Los incendios forestales se mantuvieron como una constante en distintas provincias a lo largo del 2022 y por eso el Gobierno Nacional decidió extender por un año más el estado de Emergencia Ígnea, una categoría legal que habilita recursos y recrea las condiciones para que el Estado disponga de más herramientas para intervenir ante el daño que esto genera. Al dictarse la Emergencia se permite simplificar el trabajo entre los organismos nacionales, provinciales y locales para que puedan hacer frente al combate de incendios, restauración de las zonas quemadas y prevención de nuevos focos.
La medida fue dispuesta a través del Decreto Nº2/2023, publicado este jueves 5 de enero en el Boletín Oficial. En el artículo 1 del decreto se estableció la prórroga hasta el 13 de enero de 2024 en todo el territorio de la República Argentina. En el artículo 2 se aclaró que la medida entrará en vigencia a partir de este viernes.

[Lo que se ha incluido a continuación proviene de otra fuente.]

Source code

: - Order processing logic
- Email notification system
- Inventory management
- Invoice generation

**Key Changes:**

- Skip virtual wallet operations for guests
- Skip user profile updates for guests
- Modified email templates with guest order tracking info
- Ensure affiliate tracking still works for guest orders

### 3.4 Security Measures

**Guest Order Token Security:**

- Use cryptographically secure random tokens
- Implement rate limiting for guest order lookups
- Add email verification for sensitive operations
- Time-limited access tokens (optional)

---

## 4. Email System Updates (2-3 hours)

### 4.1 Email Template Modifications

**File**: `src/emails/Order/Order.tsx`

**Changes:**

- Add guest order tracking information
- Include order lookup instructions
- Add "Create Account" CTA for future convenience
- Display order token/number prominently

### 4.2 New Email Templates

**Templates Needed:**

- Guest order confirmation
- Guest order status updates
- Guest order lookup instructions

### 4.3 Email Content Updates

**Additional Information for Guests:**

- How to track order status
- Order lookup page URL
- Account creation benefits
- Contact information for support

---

Así, se espera dar continuidad a la adopción de “medidas urgentes y convocar con suma premura a los organismos involucrados y a las autoridades provinciales con el objetivo principal de frenar los incendios y comenzar inmediatamente con la restauración de las zonas afectadas”.
La decisión de prorrogar la emergencia fue basada en los incendios masivos y reiterados que se registraron durante el año que pasó. Al generarse en zonas críticas, el gobierno consideró que el avance del fuego generó una situación alarmante que representa una “grave amenaza tanto para el ambiente y sus ecosistemas como para el patrimonio, la salud y la vida de las personas”.

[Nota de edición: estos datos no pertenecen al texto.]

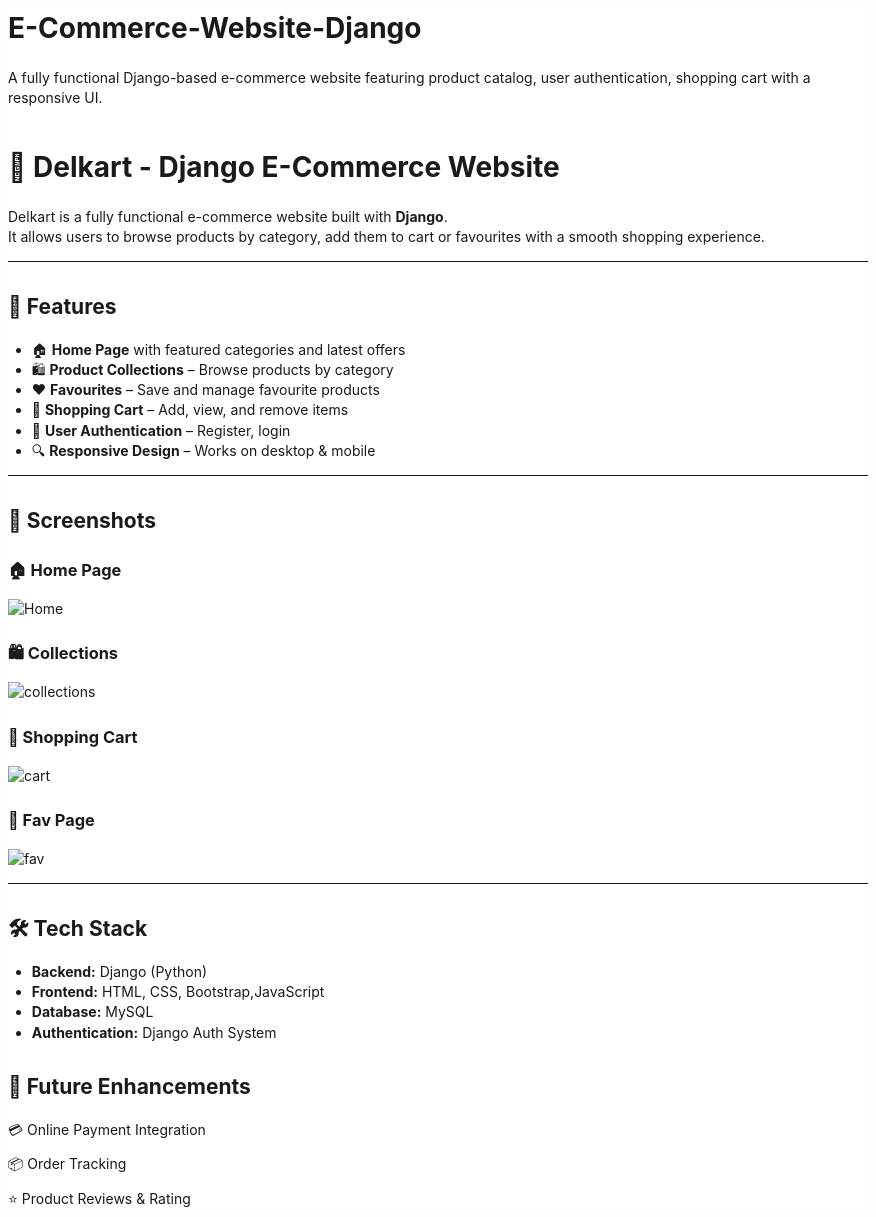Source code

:# E-Commerce-Website-Django
A fully functional Django-based e-commerce website featuring product catalog, user authentication, shopping cart with a responsive UI.

# 🛒 Delkart - Django E-Commerce Website  

Delkart is a fully functional e-commerce website built with **Django**.  
It allows users to browse products by category, add them to cart or favourites with a smooth shopping experience.  

---

## 🚀 Features  

- 🏠 **Home Page** with featured categories and latest offers  
- 🛍️ **Product Collections** – Browse products by category  
- ❤️ **Favourites** – Save and manage favourite products  
- 🛒 **Shopping Cart** – Add, view, and remove items  
- 👤 **User Authentication** – Register, login
- 🔍 **Responsive Design** – Works on desktop & mobile  

---

## 📸 Screenshots  

### 🏠 Home Page  
<img width="1920" height="912" alt="Home" src="https://github.com/user-attachments/assets/de89f388-4612-4654-b7b7-137112e9aa6a" />


### 🛍️ Collections  
<img width="1920" height="910" alt="collections" src="https://github.com/user-attachments/assets/a42648dd-324e-496a-8c55-600a1b021a6d" />


### 🛒 Shopping Cart  
<img width="1920" height="902" alt="cart" src="https://github.com/user-attachments/assets/ab306417-a98e-40ae-99c2-e65d8afb4e83" />



### 🏬 Fav Page  
<img width="1920" height="916" alt="fav" src="https://github.com/user-attachments/assets/b4a0925d-4b7c-4122-99cf-ce2aa18e3176" />



---

## 🛠️ Tech Stack  

- **Backend:** Django (Python)  
- **Frontend:** HTML, CSS, Bootstrap,JavaScript  
- **Database:** MySQL  
- **Authentication:** Django Auth System 

## 📌 Future Enhancements

💳 Online Payment Integration

📦 Order Tracking

⭐ Product Reviews & Rating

Además, advirtió que las consecuencias se ven agravadas por el cambio climático, y cuyo daño recae sobre bosques nativos e implantados, áreas naturales protegidas, zonas agrícolas, praderas, pastizales, matorrales y humedales.
La sequía y las condiciones climáticas son dos de los factores claves en la propagación del fuego. Para la temporada de verano se espera un mayor número de focos y frente a ello, el gobierno busca garantizar medidas.